Last night on my walk I ran into a policeman, who works in the Visayas, and comes home to his family for a visit every 2-3 months. I told him I am hoping to develop a marriage-enrichment seminar, and asked him if I could ask a question about problems couples often have. He replied with information about his own marriage, how arguments sometimes lead to his leaving for an hour or so. I in effect suggested a better way, the way of Love. St. Paul said, “Husbands, love your wives, as Christ loved the church,” in Ephesians 5, and I Corinthians 13 he said “Love suffers long (=is patient) and is kind.”
I want to quote something from last week’s column, on the Will of God.
What is His will? That we love. “Love is the fulfillment of the law.” “A new commandment do I give you, that you love one another.”
In fact, the Great Judgment scene in Matt. 25 really asks—How well did you love? Did you love me, in the poor, naked, imprisoned, hungry brethren of mine?
Jesus also expresses God’s will in saying, Come unto me, all who are weary and heavy laden, and I will give you rest. Take my yoke and learn from me. . .For my yoke is easy, and my burden is light. Matt. 11: 28-30. This is discipleship—learning from Jesus how to love.
James 1 says: Religion that God our Father accepts as pure and faultless is this: care for widows in their distress and to keep oneself from being polluted by the world. (THIS is what counts, as far more important than regular “religious” observances, even though we should not “forsake our meeting together,” Heb. 10:25).
Other places, like 1 John, again and again tell people that the will of God is that we love one another, as God in Christ loves us.
The Way of Love: I Corinthians 13, NIV.
If I speak in the tongues[a] of men or of angels, but do not have love, I am only a resounding gong or a clanging cymbal. 2 If I have the gift of prophecy and can fathom all mysteries and all knowledge, and if I have a faith that can move mountains, but do not have love, I am nothing. 3 If I give all I possess to the poor and give over my body to hardship that I may boast,[b] but do not have love, I gain nothing.

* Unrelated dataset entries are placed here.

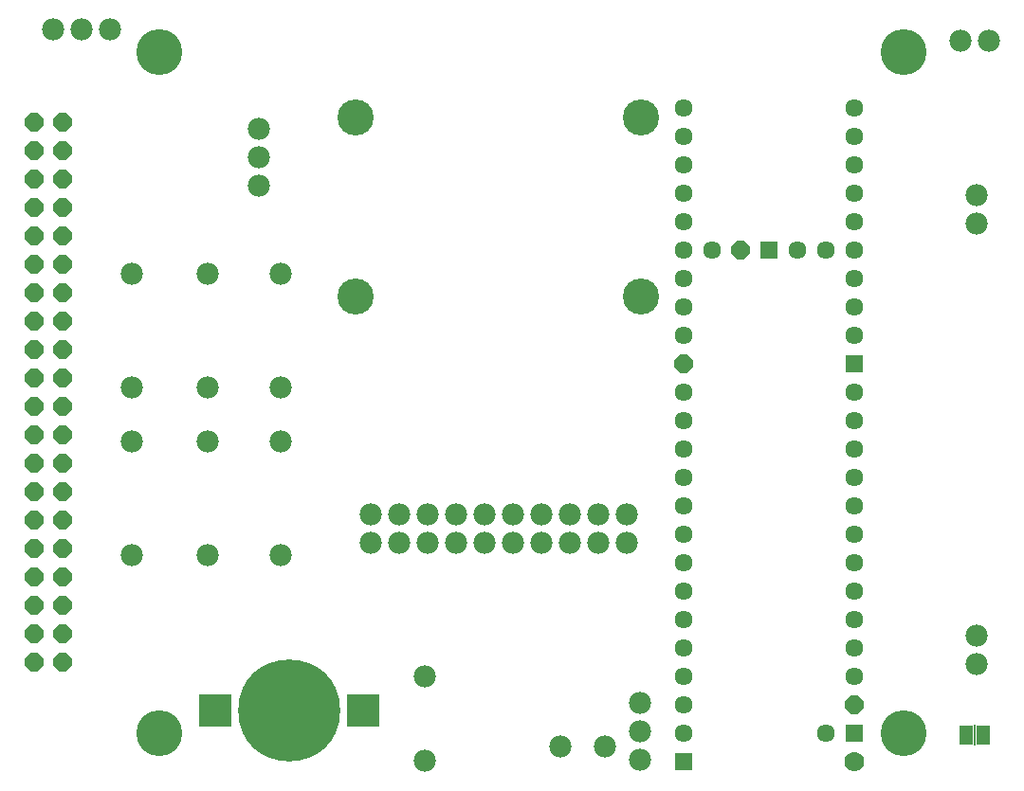
<source format=gbr>
G04 EAGLE Gerber RS-274X export*
G75*
%MOMM*%
%FSLAX34Y34*%
%LPD*%
%INSoldermask Bottom*%
%IPPOS*%
%AMOC8*
5,1,8,0,0,1.08239X$1,22.5*%
G01*
%ADD10C,1.981200*%
%ADD11P,1.759533X8X112.500000*%
%ADD12R,2.882900X2.882900*%
%ADD13C,9.101600*%
%ADD14R,1.270000X1.701800*%
%ADD15R,0.152400X1.828800*%
%ADD16R,1.609600X1.609600*%
%ADD17C,1.778000*%
%ADD18P,1.742215X8X22.500000*%
%ADD19C,1.609600*%
%ADD20C,4.101600*%
%ADD21C,3.217600*%


D10*
X855000Y127000D03*
X855000Y101600D03*
D11*
X13300Y103200D03*
X38700Y103200D03*
X13300Y128600D03*
X38700Y128600D03*
X13300Y154000D03*
X38700Y154000D03*
X13300Y179400D03*
X38700Y179400D03*
X13300Y204800D03*
X38700Y204800D03*
X13300Y230200D03*
X38700Y230200D03*
X13300Y255600D03*
X38700Y255600D03*
X13300Y281000D03*
X38700Y281000D03*
X13300Y306400D03*
X38700Y306400D03*
X13300Y331800D03*
X38700Y331800D03*
X13300Y357200D03*
X38700Y357200D03*
X13300Y382600D03*
X38700Y382600D03*
X13300Y408000D03*
X38700Y408000D03*
X13300Y433400D03*
X38700Y433400D03*
X13300Y458800D03*
X38700Y458800D03*
X13300Y484200D03*
X38700Y484200D03*
X13300Y509600D03*
X38700Y509600D03*
X13300Y535000D03*
X38700Y535000D03*
X13300Y560400D03*
X38700Y560400D03*
X13300Y585800D03*
X38700Y585800D03*
D12*
X174960Y60000D03*
X307040Y60000D03*
D13*
X241000Y60000D03*
D10*
X168000Y450800D03*
X168000Y349200D03*
X100000Y450800D03*
X100000Y349200D03*
X233000Y199200D03*
X233000Y300800D03*
X100000Y300800D03*
X100000Y199200D03*
X840000Y659000D03*
X865400Y659000D03*
X214000Y529000D03*
X214000Y554400D03*
X214000Y579800D03*
X554000Y67000D03*
X554000Y41600D03*
X554000Y16200D03*
X362000Y15000D03*
X523000Y28000D03*
X483000Y28000D03*
X362000Y91000D03*
X30000Y669000D03*
X55400Y669000D03*
X80800Y669000D03*
D14*
X860620Y38000D03*
X845380Y38000D03*
D15*
X853000Y38000D03*
D10*
X168000Y300800D03*
X168000Y199200D03*
X233000Y349200D03*
X233000Y450800D03*
D16*
X592800Y14200D03*
X669000Y471400D03*
X745200Y39600D03*
D17*
X745200Y14200D03*
D18*
X745200Y65000D03*
X643600Y471400D03*
D19*
X618200Y471400D03*
X694400Y471400D03*
X719800Y471400D03*
X745200Y344400D03*
X592800Y344400D03*
X592800Y39600D03*
X592800Y65000D03*
X592800Y90400D03*
X592800Y115800D03*
X592800Y141200D03*
X592800Y166600D03*
X592800Y192000D03*
X592800Y217400D03*
X592800Y242800D03*
X592800Y268200D03*
X592800Y293600D03*
X592800Y319000D03*
X719800Y39600D03*
X745200Y319000D03*
X745200Y293600D03*
X745200Y268200D03*
X745200Y242800D03*
X745200Y217400D03*
X745200Y192000D03*
X745200Y166600D03*
X745200Y141200D03*
X745200Y115800D03*
X745200Y90400D03*
D18*
X592800Y369800D03*
D19*
X592800Y420600D03*
X592800Y446000D03*
X592800Y471400D03*
X592800Y496800D03*
X592800Y522200D03*
X592800Y547600D03*
X592800Y573000D03*
X592800Y598400D03*
X745200Y395200D03*
X745200Y420600D03*
X745200Y446000D03*
X745200Y471400D03*
X745200Y496800D03*
X745200Y522200D03*
X745200Y547600D03*
X745200Y573000D03*
X745200Y598400D03*
X592800Y395200D03*
D16*
X745200Y369800D03*
D10*
X855000Y521000D03*
X855000Y495600D03*
X314000Y210000D03*
X314000Y235400D03*
X339400Y210000D03*
X339400Y235400D03*
X364800Y210000D03*
X364800Y235400D03*
X390200Y210000D03*
X390200Y235400D03*
X415600Y210000D03*
X415600Y235400D03*
X441000Y210000D03*
X441000Y235400D03*
X466400Y210000D03*
X466400Y235400D03*
X491800Y210000D03*
X491800Y235400D03*
X517200Y210000D03*
X517200Y235400D03*
X542600Y210000D03*
X542600Y235400D03*
D20*
X125000Y649000D03*
X790000Y649000D03*
X125000Y40000D03*
X790000Y40000D03*
D21*
X300000Y590000D03*
X555000Y590000D03*
X555000Y430000D03*
X300000Y430000D03*
M02*

</source>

4 Love is patient, love is kind. It does not envy, it does not boast, it is not proud.5 It does not dishonor others, it is not self-seeking, it is not easily angered, it keeps no record of wrongs. 6 Love does not delight in evil but rejoices with the truth. 7 It always protects, always trusts, always hopes, always perseveres.
8 Love never fails. But where there are prophecies, they will cease; where there are tongues, they will be stilled; where there is knowledge, it will pass away. 9 For we know in part and we prophesy in part, 10 but when completeness comes, what is in part disappears. 11 When I was a child, I talked like a child, I thought like a child, I reasoned like a child. When I became a man, I put the ways of childhood behind me. 12 For now we see only a reflection as in a mirror; then we shall see face to face. Now I know in part; then I shall know fully, even as I am fully known.
13 And now these three remain: faith, hope and love. But the greatest of these is love.
I once heard a sermon on this chapter, in which the preacher pointed out that we should love like this, because that is what God is like: God is love. God is patient (suffers long) and is kind.
Obviously it is more than a feeling; it is loving deeds and verbal and non-verbal expressions.
And listening to each other, turning off cell phones and mobile devices, drawing each other out.
Trying to solve problems rather than fixing blame or proving oneself right.
Turning off distractions, turning to each other, face-to-face, spending real time with each other.
Speaking the truth in love, says St. Paul, in Ephesians 4.
Being strong, not defensive, ready to enter the pain of another, for Love suffers long, and is kind.
Love is the opposite of sin, and requires surrendering to Christ in you, the hope of glory. Col. 1.
And the hope of a glorious marriage, for policemen, teachers, all of us.